Work task: Word for word, print out all of the data, omitting every image.

Source data:
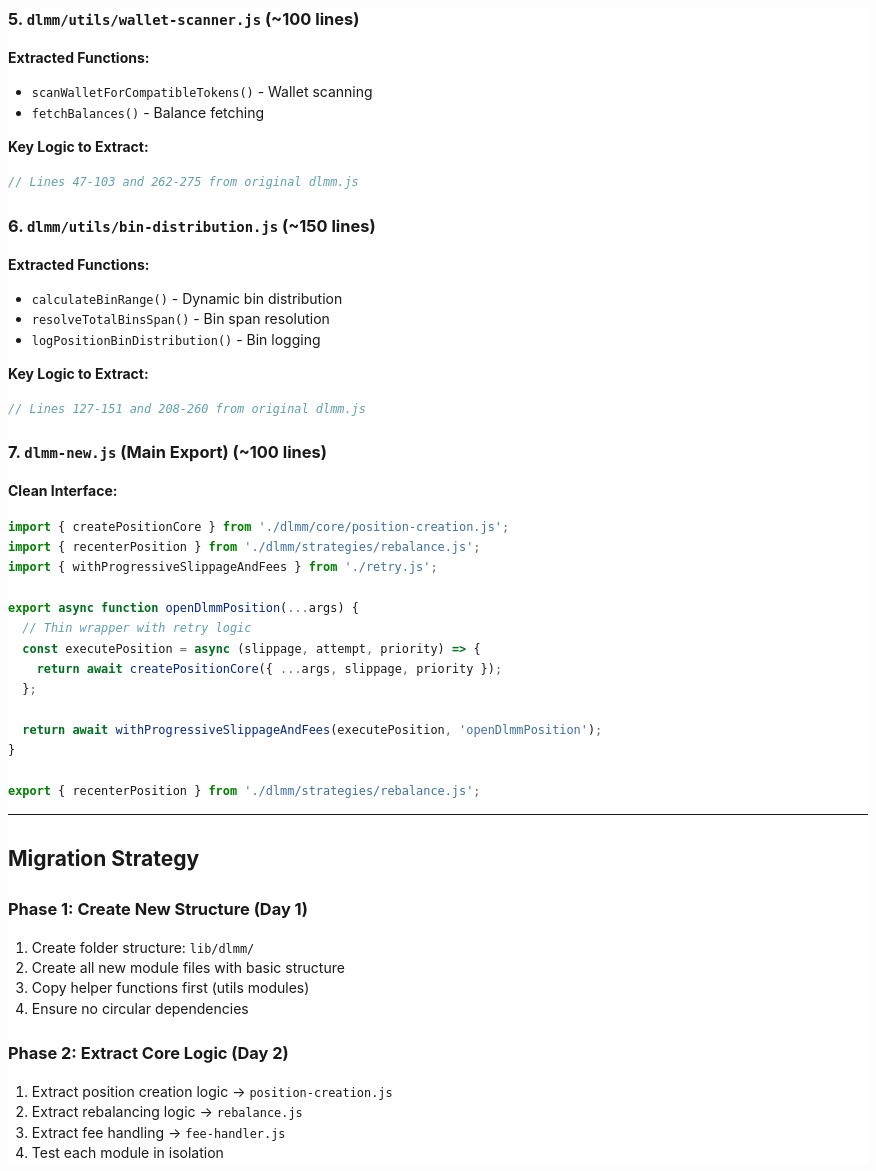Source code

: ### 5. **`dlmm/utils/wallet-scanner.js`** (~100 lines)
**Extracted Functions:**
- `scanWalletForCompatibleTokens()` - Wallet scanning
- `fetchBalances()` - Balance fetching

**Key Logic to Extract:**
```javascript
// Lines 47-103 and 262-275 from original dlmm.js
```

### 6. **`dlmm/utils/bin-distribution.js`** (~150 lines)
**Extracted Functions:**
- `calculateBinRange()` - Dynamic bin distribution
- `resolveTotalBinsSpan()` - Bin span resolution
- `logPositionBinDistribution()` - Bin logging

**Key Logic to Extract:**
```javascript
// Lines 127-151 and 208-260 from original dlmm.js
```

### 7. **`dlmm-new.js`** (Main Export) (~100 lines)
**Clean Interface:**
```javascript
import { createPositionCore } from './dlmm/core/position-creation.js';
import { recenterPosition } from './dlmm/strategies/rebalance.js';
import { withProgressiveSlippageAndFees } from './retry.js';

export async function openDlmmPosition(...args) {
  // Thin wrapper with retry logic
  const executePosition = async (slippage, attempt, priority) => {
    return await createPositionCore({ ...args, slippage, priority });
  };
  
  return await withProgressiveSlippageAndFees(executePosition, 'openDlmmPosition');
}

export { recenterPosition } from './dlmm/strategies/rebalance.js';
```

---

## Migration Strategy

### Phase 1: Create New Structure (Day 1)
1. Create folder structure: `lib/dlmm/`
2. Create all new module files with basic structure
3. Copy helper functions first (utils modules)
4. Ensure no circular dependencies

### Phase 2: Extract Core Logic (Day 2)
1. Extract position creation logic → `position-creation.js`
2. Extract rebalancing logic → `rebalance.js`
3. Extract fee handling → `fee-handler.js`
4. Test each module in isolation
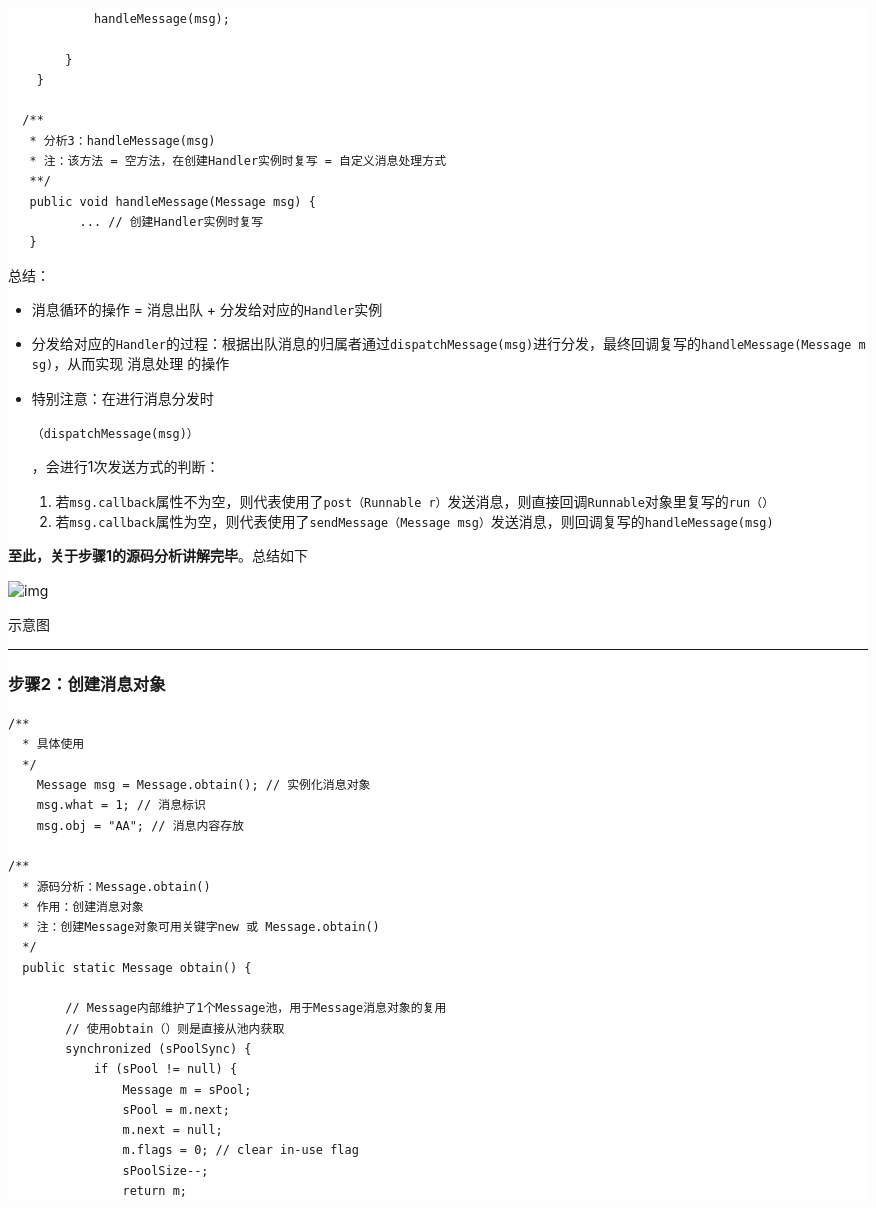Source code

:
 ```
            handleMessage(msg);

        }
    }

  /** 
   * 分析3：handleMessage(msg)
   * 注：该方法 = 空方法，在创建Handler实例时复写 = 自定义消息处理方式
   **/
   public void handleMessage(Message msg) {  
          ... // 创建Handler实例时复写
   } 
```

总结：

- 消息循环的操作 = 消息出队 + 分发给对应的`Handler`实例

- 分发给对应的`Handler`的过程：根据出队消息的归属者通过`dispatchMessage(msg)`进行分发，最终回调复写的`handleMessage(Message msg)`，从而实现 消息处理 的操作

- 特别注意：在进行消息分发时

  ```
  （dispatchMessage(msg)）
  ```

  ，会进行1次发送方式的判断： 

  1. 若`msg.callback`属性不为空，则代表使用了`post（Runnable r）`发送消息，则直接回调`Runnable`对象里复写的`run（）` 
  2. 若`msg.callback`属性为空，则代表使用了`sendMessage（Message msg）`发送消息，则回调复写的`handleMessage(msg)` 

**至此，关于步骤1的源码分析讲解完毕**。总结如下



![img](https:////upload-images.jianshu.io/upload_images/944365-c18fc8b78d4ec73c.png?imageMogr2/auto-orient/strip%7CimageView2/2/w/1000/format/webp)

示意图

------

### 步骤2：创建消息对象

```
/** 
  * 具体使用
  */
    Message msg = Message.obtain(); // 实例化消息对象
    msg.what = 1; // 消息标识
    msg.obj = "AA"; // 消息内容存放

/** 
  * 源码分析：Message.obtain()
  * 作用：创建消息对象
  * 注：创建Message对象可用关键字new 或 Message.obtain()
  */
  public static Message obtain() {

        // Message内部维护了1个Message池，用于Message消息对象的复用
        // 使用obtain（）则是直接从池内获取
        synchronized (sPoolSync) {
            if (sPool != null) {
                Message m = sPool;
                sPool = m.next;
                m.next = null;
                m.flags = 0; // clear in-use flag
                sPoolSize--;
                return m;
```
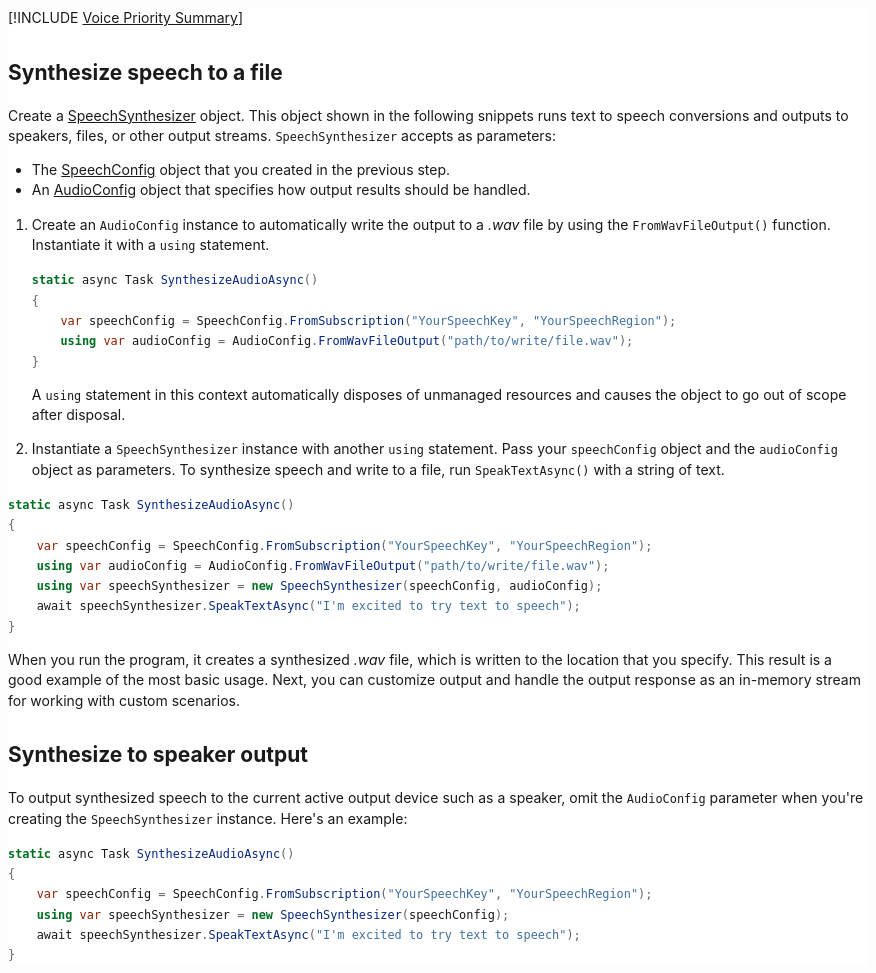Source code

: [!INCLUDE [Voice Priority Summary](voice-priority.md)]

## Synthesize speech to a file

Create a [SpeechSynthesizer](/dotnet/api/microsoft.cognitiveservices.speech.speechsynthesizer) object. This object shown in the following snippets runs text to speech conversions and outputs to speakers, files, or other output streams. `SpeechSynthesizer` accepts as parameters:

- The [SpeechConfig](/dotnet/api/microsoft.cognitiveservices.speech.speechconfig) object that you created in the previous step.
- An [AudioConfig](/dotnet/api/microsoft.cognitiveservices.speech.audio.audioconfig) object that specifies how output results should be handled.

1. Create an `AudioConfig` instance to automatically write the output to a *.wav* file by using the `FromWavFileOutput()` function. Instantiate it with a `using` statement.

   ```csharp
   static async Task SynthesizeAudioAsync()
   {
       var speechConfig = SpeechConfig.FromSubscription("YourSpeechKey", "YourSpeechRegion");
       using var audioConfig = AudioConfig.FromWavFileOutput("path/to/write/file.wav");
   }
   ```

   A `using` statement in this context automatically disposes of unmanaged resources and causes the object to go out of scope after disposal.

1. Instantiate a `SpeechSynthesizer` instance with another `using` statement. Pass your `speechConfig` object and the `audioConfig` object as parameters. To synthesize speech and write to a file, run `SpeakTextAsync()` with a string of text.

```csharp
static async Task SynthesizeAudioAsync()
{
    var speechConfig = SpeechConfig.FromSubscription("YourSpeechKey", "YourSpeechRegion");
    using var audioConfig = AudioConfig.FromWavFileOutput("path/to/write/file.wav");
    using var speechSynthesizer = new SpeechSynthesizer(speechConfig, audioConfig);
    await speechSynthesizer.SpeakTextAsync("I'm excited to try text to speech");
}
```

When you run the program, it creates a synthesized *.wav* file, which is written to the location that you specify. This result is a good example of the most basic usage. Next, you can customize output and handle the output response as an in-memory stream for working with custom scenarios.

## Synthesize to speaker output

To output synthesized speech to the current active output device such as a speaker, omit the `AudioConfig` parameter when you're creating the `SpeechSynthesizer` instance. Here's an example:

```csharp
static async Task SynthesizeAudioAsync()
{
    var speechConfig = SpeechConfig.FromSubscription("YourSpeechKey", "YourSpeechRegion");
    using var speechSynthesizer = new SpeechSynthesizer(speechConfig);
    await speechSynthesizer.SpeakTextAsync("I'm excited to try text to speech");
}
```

Task solution:
Source code

: ### 5. **`dlmm/utils/wallet-scanner.js`** (~100 lines)
**Extracted Functions:**
- `scanWalletForCompatibleTokens()` - Wallet scanning
- `fetchBalances()` - Balance fetching

**Key Logic to Extract:**
```javascript
// Lines 47-103 and 262-275 from original dlmm.js
```

### 6. **`dlmm/utils/bin-distribution.js`** (~150 lines)
**Extracted Functions:**
- `calculateBinRange()` - Dynamic bin distribution
- `resolveTotalBinsSpan()` - Bin span resolution
- `logPositionBinDistribution()` - Bin logging

**Key Logic to Extract:**
```javascript
// Lines 127-151 and 208-260 from original dlmm.js
```

### 7. **`dlmm-new.js`** (Main Export) (~100 lines)
**Clean Interface:**
```javascript
import { createPositionCore } from './dlmm/core/position-creation.js';
import { recenterPosition } from './dlmm/strategies/rebalance.js';
import { withProgressiveSlippageAndFees } from './retry.js';

export async function openDlmmPosition(...args) {
  // Thin wrapper with retry logic
  const executePosition = async (slippage, attempt, priority) => {
    return await createPositionCore({ ...args, slippage, priority });
  };
  
  return await withProgressiveSlippageAndFees(executePosition, 'openDlmmPosition');
}

export { recenterPosition } from './dlmm/strategies/rebalance.js';
```

---

## Migration Strategy

### Phase 1: Create New Structure (Day 1)
1. Create folder structure: `lib/dlmm/`
2. Create all new module files with basic structure
3. Copy helper functions first (utils modules)
4. Ensure no circular dependencies

### Phase 2: Extract Core Logic (Day 2)
1. Extract position creation logic → `position-creation.js`
2. Extract rebalancing logic → `rebalance.js`
3. Extract fee handling → `fee-handler.js`
4. Test each module in isolation
Source code

:
 ```
            handleMessage(msg);

        }
    }

  /** 
   * 分析3：handleMessage(msg)
   * 注：该方法 = 空方法，在创建Handler实例时复写 = 自定义消息处理方式
   **/
   public void handleMessage(Message msg) {  
          ... // 创建Handler实例时复写
   } 
```

总结：

- 消息循环的操作 = 消息出队 + 分发给对应的`Handler`实例

- 分发给对应的`Handler`的过程：根据出队消息的归属者通过`dispatchMessage(msg)`进行分发，最终回调复写的`handleMessage(Message msg)`，从而实现 消息处理 的操作

- 特别注意：在进行消息分发时

  ```
  （dispatchMessage(msg)）
  ```

  ，会进行1次发送方式的判断： 

  1. 若`msg.callback`属性不为空，则代表使用了`post（Runnable r）`发送消息，则直接回调`Runnable`对象里复写的`run（）` 
  2. 若`msg.callback`属性为空，则代表使用了`sendMessage（Message msg）`发送消息，则回调复写的`handleMessage(msg)` 

**至此，关于步骤1的源码分析讲解完毕**。总结如下



![img](https:////upload-images.jianshu.io/upload_images/944365-c18fc8b78d4ec73c.png?imageMogr2/auto-orient/strip%7CimageView2/2/w/1000/format/webp)

示意图

------

### 步骤2：创建消息对象

```
/** 
  * 具体使用
  */
    Message msg = Message.obtain(); // 实例化消息对象
    msg.what = 1; // 消息标识
    msg.obj = "AA"; // 消息内容存放

/** 
  * 源码分析：Message.obtain()
  * 作用：创建消息对象
  * 注：创建Message对象可用关键字new 或 Message.obtain()
  */
  public static Message obtain() {

        // Message内部维护了1个Message池，用于Message消息对象的复用
        // 使用obtain（）则是直接从池内获取
        synchronized (sPoolSync) {
            if (sPool != null) {
                Message m = sPool;
                sPool = m.next;
                m.next = null;
                m.flags = 0; // clear in-use flag
                sPoolSize--;
                return m;
```
Source code

: [!INCLUDE [Voice Priority Summary](voice-priority.md)]

## Synthesize speech to a file

Create a [SpeechSynthesizer](/dotnet/api/microsoft.cognitiveservices.speech.speechsynthesizer) object. This object shown in the following snippets runs text to speech conversions and outputs to speakers, files, or other output streams. `SpeechSynthesizer` accepts as parameters:

- The [SpeechConfig](/dotnet/api/microsoft.cognitiveservices.speech.speechconfig) object that you created in the previous step.
- An [AudioConfig](/dotnet/api/microsoft.cognitiveservices.speech.audio.audioconfig) object that specifies how output results should be handled.

1. Create an `AudioConfig` instance to automatically write the output to a *.wav* file by using the `FromWavFileOutput()` function. Instantiate it with a `using` statement.

   ```csharp
   static async Task SynthesizeAudioAsync()
   {
       var speechConfig = SpeechConfig.FromSubscription("YourSpeechKey", "YourSpeechRegion");
       using var audioConfig = AudioConfig.FromWavFileOutput("path/to/write/file.wav");
   }
   ```

   A `using` statement in this context automatically disposes of unmanaged resources and causes the object to go out of scope after disposal.

1. Instantiate a `SpeechSynthesizer` instance with another `using` statement. Pass your `speechConfig` object and the `audioConfig` object as parameters. To synthesize speech and write to a file, run `SpeakTextAsync()` with a string of text.

```csharp
static async Task SynthesizeAudioAsync()
{
    var speechConfig = SpeechConfig.FromSubscription("YourSpeechKey", "YourSpeechRegion");
    using var audioConfig = AudioConfig.FromWavFileOutput("path/to/write/file.wav");
    using var speechSynthesizer = new SpeechSynthesizer(speechConfig, audioConfig);
    await speechSynthesizer.SpeakTextAsync("I'm excited to try text to speech");
}
```

When you run the program, it creates a synthesized *.wav* file, which is written to the location that you specify. This result is a good example of the most basic usage. Next, you can customize output and handle the output response as an in-memory stream for working with custom scenarios.

## Synthesize to speaker output

To output synthesized speech to the current active output device such as a speaker, omit the `AudioConfig` parameter when you're creating the `SpeechSynthesizer` instance. Here's an example:

```csharp
static async Task SynthesizeAudioAsync()
{
    var speechConfig = SpeechConfig.FromSubscription("YourSpeechKey", "YourSpeechRegion");
    using var speechSynthesizer = new SpeechSynthesizer(speechConfig);
    await speechSynthesizer.SpeakTextAsync("I'm excited to try text to speech");
}
```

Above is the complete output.